## Document excerpt
***

Eventually however the madman’s reach exceeded his grasp and Founding Avenger Henry Pym took back the hallowed name and formed his own squad of champions to restore both the team’s reputation and his own.

In the past the periodically mentally unstable Dr. Pym created the roles of Ant-Man, Giant-Man, Goliath and Yellowjacket to fight crime, disaster and injustice, but since the Skrulls killed his former wife (she was actually only mutated and lost in another dimension: it’s comics and nobody dies forever) he’s been calling himself The Wasp in her honour…

Aided by the mystic machinations of Wanda Maximoff, the once-reviled Scarlet Witch, Pym reluctantly gathered a disparate group of veterans and neophytes under his banner. Former Young Avengers Stature and a juvenile Vision joined Hercules, child prodigy Amadeus Cho, U.S. Agent and faithful butler Edwin Jarvis in a reorganised, revitalised gang which was soon augmented by robotic siren Jocasta, forcibly encoded with the lost Janet Van Dyne‘s brain patterns and memories.

This fact has generated a few problems: for a start she was increasingly drawn to Pym, a man Jan was married to for years and a bi-polar genius who has just changed his powers and identity yet again…

The presence of the Scarlet Witch soon draws her twin brother Quicksilver back into the fold, but even after defeating an attempt by Osborn’s H.A.M.M.E.R. agency to shut them down and surviving a fractious quarrel with the Fantastic Four, Pym’s Avengers are far from settled into their new role.

That might be due to the fact that the Witch is actually a subversive impostor: the team’s oldest foe pursuing a Machiavellian and deadly personal agenda…

Plotted by Dan Slott and written by Christos Gage, this all-action volume collects Mighty Avengers #27-31 (September 2009-January 2010) and opens with a history lesson from the hidden race known as Inhumans.

Illustrated by Khoi Pham & Allen Martinez, the flashback shows how current monarch Black Bolt and his cousins Medusa, Gorgon and Karnak impossibly overthrew the reigning king – the most powerful Inhuman ever born – because he overstepped his authority and stole the race’s most puissant weapon The Slave Engine.

The device was created to balance the scales should the teeming hordes of humanity ever attack the pitifully small race of outcasts but the complacent and too-soft King deemed it an abomination and hid it from his fellows.

Although defeated and banished he would not return it, and for his crime his name was stricken from all records and was forever ‘Unspoken’…

Now, uncounted years later, U.S. Agent and Quicksilver are in Tibet amidst rumours that an unknown Inhuman might be allying with unfriendly power China. Having married into Black Bolt’s family the super fast mutant instantly recognises the towering figure for who he really is and panics…

Elsewhere Pym is conducting a tour of the Avengers new HQ. The Infinite Avengers Mansion is an immeasurable trans-dimensional palace with doors that can open into anywhere…

Back in the Himalayas, U.S. Agent’s fears of a Sino/Inhuman pact are laid to rest when China’s entire metahuman military division The People’s Defense Force is deployed to attack the trespassing Unspoken… and soundly thrashed in mere moments…

Over the intervening years the dethroned, pro-human king – exiled with only a few mentally deficient, slavish Alpha Primitives for company – has suffered agonies of loneliness and is now resolved to trigger the Slave Engine and destroy humanity, whilst back at the Infinite Mansion Stature has her suspicions about Wanda confirmed when she sees the Witch intercept and delete Quicksilver’s SOS alarm call.

***

Source text for formatted documents:
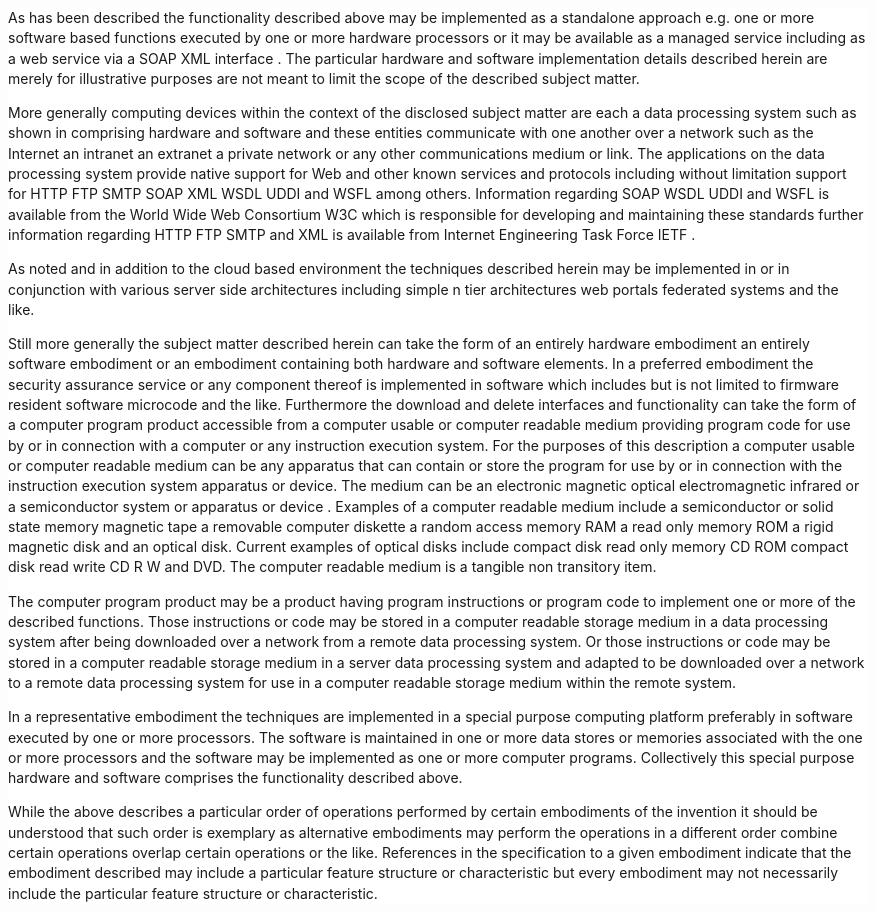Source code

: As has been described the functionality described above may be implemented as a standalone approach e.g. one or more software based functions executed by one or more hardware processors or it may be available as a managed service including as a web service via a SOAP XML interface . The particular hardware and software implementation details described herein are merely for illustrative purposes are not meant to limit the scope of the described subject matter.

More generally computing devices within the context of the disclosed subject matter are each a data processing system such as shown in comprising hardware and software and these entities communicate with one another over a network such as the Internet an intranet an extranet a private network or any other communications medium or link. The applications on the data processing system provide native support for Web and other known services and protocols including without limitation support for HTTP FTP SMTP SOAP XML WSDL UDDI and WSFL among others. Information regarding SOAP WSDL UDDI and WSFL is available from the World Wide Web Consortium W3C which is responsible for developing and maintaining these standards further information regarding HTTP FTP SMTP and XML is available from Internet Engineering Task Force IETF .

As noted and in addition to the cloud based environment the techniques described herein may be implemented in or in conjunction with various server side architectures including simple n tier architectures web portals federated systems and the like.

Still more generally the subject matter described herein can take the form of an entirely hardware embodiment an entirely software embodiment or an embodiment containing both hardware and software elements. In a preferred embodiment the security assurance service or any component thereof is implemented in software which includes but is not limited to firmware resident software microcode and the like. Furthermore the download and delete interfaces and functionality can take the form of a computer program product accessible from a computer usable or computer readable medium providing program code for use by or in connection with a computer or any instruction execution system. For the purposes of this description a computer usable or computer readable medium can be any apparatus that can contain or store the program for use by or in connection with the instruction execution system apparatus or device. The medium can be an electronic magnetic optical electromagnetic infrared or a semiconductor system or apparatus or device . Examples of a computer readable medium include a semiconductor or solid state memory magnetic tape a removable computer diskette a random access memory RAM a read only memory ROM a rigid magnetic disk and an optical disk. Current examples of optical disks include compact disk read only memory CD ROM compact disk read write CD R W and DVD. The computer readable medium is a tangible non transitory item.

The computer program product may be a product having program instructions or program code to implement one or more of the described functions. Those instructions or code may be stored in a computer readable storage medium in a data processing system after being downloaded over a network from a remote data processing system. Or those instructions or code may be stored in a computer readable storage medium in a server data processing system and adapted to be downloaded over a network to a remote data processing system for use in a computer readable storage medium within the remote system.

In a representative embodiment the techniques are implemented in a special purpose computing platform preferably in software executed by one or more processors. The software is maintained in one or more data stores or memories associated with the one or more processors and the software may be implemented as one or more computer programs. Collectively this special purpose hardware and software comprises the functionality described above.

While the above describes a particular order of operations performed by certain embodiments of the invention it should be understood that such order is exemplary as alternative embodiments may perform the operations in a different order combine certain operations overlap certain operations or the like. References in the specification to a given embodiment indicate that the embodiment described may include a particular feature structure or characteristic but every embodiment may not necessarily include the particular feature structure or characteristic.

***

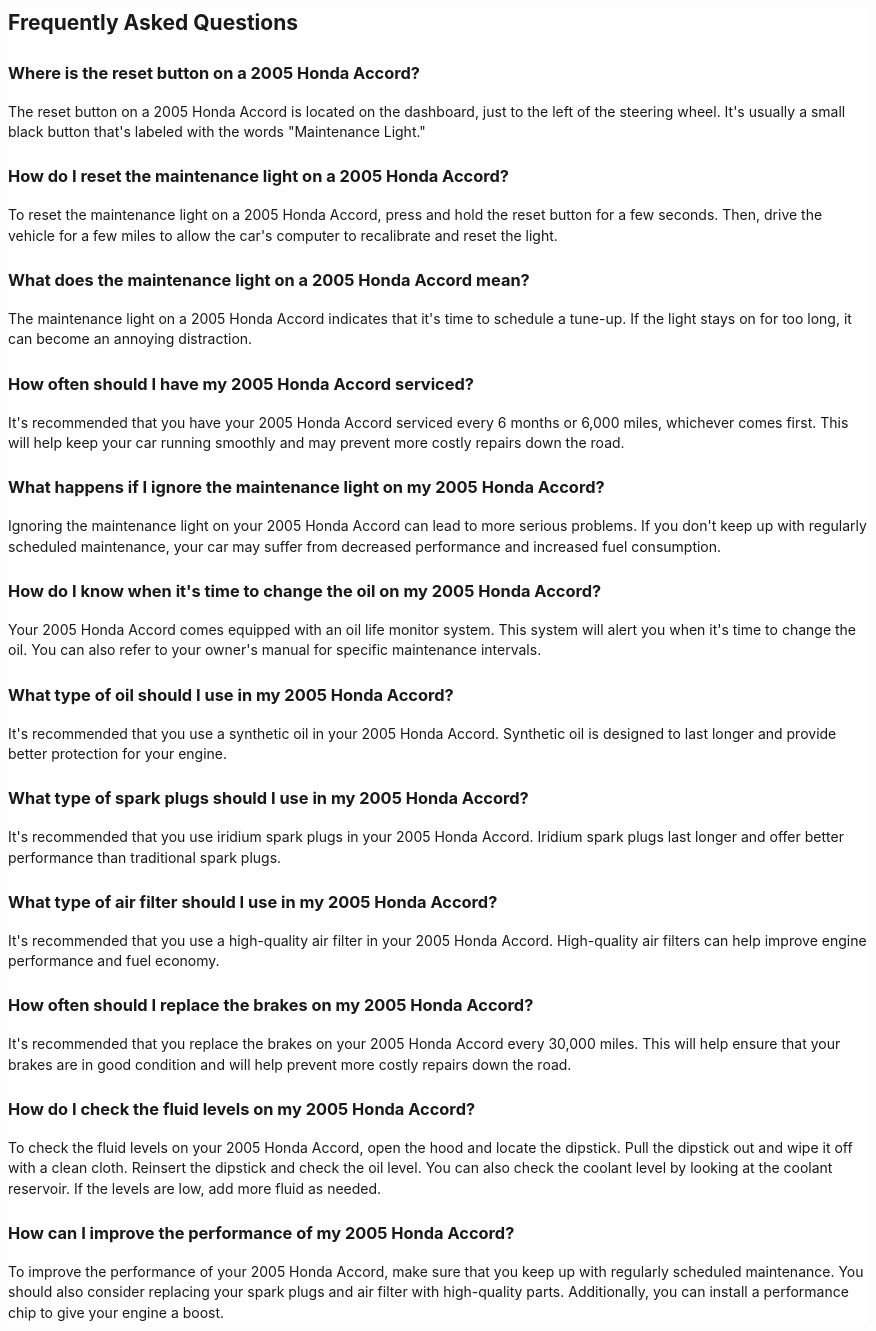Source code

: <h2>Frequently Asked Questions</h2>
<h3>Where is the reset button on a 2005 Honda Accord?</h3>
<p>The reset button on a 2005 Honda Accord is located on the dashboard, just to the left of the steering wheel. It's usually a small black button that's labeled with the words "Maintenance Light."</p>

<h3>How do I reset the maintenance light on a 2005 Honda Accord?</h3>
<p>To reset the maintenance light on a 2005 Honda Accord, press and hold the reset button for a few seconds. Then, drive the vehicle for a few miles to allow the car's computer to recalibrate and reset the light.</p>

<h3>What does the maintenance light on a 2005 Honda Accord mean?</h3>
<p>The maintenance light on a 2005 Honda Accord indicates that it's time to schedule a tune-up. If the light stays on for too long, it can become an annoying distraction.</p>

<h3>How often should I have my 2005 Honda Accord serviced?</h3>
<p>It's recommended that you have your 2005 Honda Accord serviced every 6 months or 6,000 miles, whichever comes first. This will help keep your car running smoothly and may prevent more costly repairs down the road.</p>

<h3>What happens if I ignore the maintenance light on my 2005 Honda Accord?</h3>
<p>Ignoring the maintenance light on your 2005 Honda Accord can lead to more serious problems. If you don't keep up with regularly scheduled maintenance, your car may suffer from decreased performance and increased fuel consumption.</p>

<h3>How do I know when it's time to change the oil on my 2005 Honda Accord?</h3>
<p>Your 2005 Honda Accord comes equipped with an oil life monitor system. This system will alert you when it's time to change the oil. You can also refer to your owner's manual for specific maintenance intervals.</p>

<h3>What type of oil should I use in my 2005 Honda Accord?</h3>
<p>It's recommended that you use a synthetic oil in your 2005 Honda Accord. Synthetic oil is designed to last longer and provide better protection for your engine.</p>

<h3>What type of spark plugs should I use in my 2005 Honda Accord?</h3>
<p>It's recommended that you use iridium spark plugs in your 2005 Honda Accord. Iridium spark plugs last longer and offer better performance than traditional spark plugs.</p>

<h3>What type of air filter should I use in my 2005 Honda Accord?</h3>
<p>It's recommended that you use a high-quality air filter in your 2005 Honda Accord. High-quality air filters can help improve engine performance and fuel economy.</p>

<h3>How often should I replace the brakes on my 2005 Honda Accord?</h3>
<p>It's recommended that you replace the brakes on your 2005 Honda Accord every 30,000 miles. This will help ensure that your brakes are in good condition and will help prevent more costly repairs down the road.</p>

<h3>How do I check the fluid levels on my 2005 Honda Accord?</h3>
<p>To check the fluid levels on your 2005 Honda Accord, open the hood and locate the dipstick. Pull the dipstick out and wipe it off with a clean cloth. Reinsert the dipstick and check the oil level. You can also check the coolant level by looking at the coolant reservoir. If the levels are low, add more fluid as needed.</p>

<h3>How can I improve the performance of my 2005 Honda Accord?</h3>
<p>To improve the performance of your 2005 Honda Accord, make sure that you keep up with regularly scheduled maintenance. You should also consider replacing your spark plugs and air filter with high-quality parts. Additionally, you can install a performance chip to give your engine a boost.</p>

***

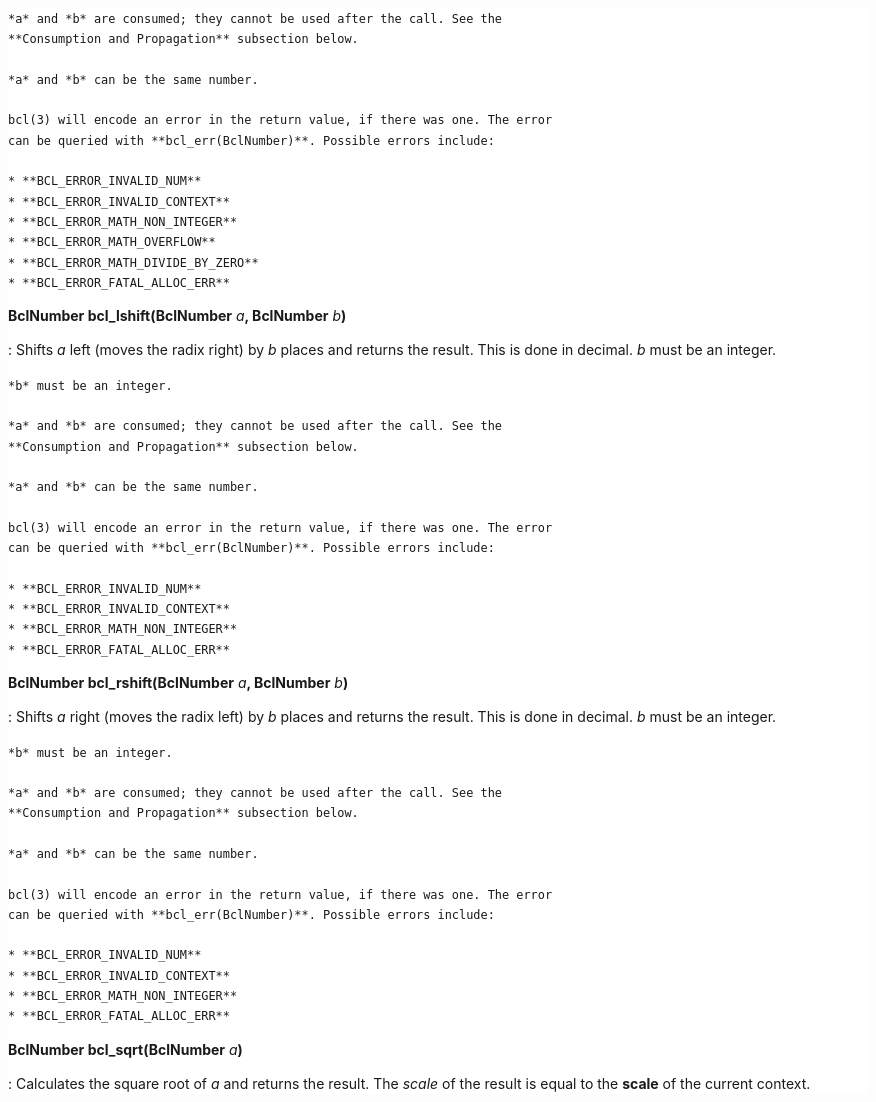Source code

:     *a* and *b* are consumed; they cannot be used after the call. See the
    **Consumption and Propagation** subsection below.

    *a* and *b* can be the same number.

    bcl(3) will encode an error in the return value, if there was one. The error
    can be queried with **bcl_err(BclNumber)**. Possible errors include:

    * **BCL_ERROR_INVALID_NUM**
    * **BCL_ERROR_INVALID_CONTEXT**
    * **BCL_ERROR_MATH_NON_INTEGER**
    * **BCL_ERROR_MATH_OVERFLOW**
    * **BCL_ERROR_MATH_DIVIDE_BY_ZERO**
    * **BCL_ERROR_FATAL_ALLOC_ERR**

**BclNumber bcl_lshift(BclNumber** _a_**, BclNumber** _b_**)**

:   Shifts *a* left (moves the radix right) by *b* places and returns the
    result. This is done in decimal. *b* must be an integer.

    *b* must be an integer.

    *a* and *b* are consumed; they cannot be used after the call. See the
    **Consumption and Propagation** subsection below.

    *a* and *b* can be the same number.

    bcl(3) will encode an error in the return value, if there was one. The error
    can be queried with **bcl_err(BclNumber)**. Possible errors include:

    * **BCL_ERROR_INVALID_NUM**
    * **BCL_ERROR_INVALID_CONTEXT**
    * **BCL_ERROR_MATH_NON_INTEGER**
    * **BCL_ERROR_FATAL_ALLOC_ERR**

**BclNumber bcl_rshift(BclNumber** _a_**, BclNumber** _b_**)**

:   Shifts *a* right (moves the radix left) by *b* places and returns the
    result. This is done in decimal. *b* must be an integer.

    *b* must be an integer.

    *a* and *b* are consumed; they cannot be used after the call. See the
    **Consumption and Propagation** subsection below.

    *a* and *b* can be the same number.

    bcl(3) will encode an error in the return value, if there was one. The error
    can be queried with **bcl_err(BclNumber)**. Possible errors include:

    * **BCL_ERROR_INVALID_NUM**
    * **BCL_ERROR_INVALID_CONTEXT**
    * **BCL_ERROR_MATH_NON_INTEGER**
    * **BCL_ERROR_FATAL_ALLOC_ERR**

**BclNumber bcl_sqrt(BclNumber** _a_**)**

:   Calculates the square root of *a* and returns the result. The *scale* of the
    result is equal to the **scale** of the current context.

***

## Task instructions
1. Condense the paragraph of the Mighty Avengers review that begins "Aided by the mystic machinations" into a short bulleted list that keeps its main facts.
2. According to the Mighty Avengers review, why did Black Bolt and his cousins overthrow the reigning Inhuman king? Answer in one to three sentences.
3. In the Mighty Avengers review, set down the passage between "Plotted by Dan" and "The Slave Engine.", inclusive, word for word.
The rows have no connection to the Mighty Avengers review.

## Responses to the exercise
1.
- With the help of Wanda Maximoff, the Scarlet Witch, Pym reluctantly assembled a mixed team of veterans and newcomers.
- The members were former Young Avengers Stature and a juvenile Vision, along with Hercules, child prodigy Amadeus Cho, U.S. Agent and butler Edwin Jarvis.
- The team was soon joined by the robot Jocasta, who had been forcibly encoded with Janet Van Dyne's brain patterns and memories.

2. They overthrew him because he had overstepped his authority and stolen the Slave Engine, the race's most powerful weapon. He considered the device an abomination and hid it from the other Inhumans.

3.
Plotted by Dan Slott and written by Christos Gage, this all-action volume collects Mighty Avengers #27-31 (September 2009-January 2010) and opens with a history lesson from the hidden race known as Inhumans.

Illustrated by Khoi Pham & Allen Martinez, the flashback shows how current monarch Black Bolt and his cousins Medusa, Gorgon and Karnak impossibly overthrew the reigning king – the most powerful Inhuman ever born – because he overstepped his authority and stole the race’s most puissant weapon The Slave Engine.